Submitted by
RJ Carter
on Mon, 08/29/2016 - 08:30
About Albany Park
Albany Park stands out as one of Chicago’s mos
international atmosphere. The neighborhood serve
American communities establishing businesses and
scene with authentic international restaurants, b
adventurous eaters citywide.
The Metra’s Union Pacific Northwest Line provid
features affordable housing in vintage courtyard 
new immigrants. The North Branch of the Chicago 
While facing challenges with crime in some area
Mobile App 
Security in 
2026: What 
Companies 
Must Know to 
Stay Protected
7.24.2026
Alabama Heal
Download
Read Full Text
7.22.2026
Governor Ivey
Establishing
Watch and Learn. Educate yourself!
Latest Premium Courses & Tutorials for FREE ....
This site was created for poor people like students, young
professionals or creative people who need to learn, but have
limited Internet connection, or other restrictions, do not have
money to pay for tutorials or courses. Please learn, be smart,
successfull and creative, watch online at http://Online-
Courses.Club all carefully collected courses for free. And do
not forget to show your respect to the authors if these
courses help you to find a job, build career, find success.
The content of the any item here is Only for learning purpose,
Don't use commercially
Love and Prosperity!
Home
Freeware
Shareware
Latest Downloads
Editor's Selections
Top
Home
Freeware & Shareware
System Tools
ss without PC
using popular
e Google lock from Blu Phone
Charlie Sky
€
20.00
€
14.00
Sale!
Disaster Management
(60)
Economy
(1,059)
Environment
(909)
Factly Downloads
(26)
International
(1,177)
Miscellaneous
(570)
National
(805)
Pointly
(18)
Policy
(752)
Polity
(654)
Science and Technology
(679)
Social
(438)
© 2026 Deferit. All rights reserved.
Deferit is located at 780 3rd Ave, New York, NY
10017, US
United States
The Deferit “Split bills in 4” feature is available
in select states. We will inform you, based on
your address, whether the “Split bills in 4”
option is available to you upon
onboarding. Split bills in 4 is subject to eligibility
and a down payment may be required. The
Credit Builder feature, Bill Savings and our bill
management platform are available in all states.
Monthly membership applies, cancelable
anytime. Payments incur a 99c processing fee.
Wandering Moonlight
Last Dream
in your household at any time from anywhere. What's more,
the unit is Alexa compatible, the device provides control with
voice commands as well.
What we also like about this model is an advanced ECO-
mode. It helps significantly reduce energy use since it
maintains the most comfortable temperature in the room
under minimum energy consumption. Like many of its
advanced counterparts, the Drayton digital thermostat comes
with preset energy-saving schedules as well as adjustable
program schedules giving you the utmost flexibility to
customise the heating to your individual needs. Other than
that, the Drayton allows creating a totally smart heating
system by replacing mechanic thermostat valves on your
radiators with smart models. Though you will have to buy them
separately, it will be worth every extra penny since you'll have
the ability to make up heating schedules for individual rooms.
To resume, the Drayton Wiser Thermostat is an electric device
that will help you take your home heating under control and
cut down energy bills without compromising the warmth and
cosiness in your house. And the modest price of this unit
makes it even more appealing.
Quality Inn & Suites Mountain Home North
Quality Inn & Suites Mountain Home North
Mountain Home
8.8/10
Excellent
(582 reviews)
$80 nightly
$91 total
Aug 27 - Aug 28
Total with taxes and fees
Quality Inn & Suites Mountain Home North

____________________

__What you are asked to do__
Write the data out again. Match it word for word.

__Answer__
Submitted by
RJ Carter
on Mon, 08/29/2016 - 08:30
About Albany Park
Albany Park stands out as one of Chicago’s mos
international atmosphere. The neighborhood serve
American communities establishing businesses and
scene with authentic international restaurants, b
adventurous eaters citywide.
The Metra’s Union Pacific Northwest Line provid
features affordable housing in vintage courtyard 
new immigrants. The North Branch of the Chicago 
While facing challenges with crime in some area
Mobile App 
Security in 
2026: What 
Companies 
Must Know to 
Stay Protected
7.24.2026
Alabama Heal
Download
Read Full Text
7.22.2026
Governor Ivey
Establishing
Watch and Learn. Educate yourself!
Latest Premium Courses & Tutorials for FREE ....
This site was created for poor people like students, young
professionals or creative people who need to learn, but have
limited Internet connection, or other restrictions, do not have
money to pay for tutorials or courses. Please learn, be smart,
successfull and creative, watch online at http://Online-
Courses.Club all carefully collected courses for free. And do
not forget to show your respect to the authors if these
courses help you to find a job, build career, find success.
The content of the any item here is Only for learning purpose,
Don't use commercially
Love and Prosperity!
Home
Freeware
Shareware
Latest Downloads
Editor's Selections
Top
Home
Freeware & Shareware
System Tools
ss without PC
using popular
e Google lock from Blu Phone
Charlie Sky
€
20.00
€
14.00
Sale!
Disaster Management
(60)
Economy
(1,059)
Environment
(909)
Factly Downloads
(26)
International
(1,177)
Miscellaneous
(570)
National
(805)
Pointly
(18)
Policy
(752)
Polity
(654)
Science and Technology
(679)
Social
(438)
© 2026 Deferit. All rights reserved.
Deferit is located at 780 3rd Ave, New York, NY
10017, US
United States
The Deferit “Split bills in 4” feature is available
in select states. We will inform you, based on
your address, whether the “Split bills in 4”
option is available to you upon
onboarding. Split bills in 4 is subject to eligibility
and a down payment may be required. The
Credit Builder feature, Bill Savings and our bill
management platform are available in all states.
Monthly membership applies, cancelable
anytime. Payments incur a 99c processing fee.
Wandering Moonlight
Last Dream
in your household at any time from anywhere. What's more,
the unit is Alexa compatible, the device provides control with
voice commands as well.
What we also like about this model is an advanced ECO-
mode. It helps significantly reduce energy use since it
maintains the most comfortable temperature in the room
under minimum energy consumption. Like many of its
advanced counterparts, the Drayton digital thermostat comes
with preset energy-saving schedules as well as adjustable
program schedules giving you the utmost flexibility to
customise the heating to your individual needs. Other than
that, the Drayton allows creating a totally smart heating
system by replacing mechanic thermostat valves on your
radiators with smart models. Though you will have to buy them
separately, it will be worth every extra penny since you'll have
the ability to make up heating schedules for individual rooms.
To resume, the Drayton Wiser Thermostat is an electric device
that will help you take your home heating under control and
cut down energy bills without compromising the warmth and
cosiness in your house. And the modest price of this unit
makes it even more appealing.
Quality Inn & Suites Mountain Home North
Quality Inn & Suites Mountain Home North
Mountain Home
8.8/10
Excellent
(582 reviews)
$80 nightly
$91 total
Aug 27 - Aug 28
Total with taxes and fees
Quality Inn & Suites Mountain Home North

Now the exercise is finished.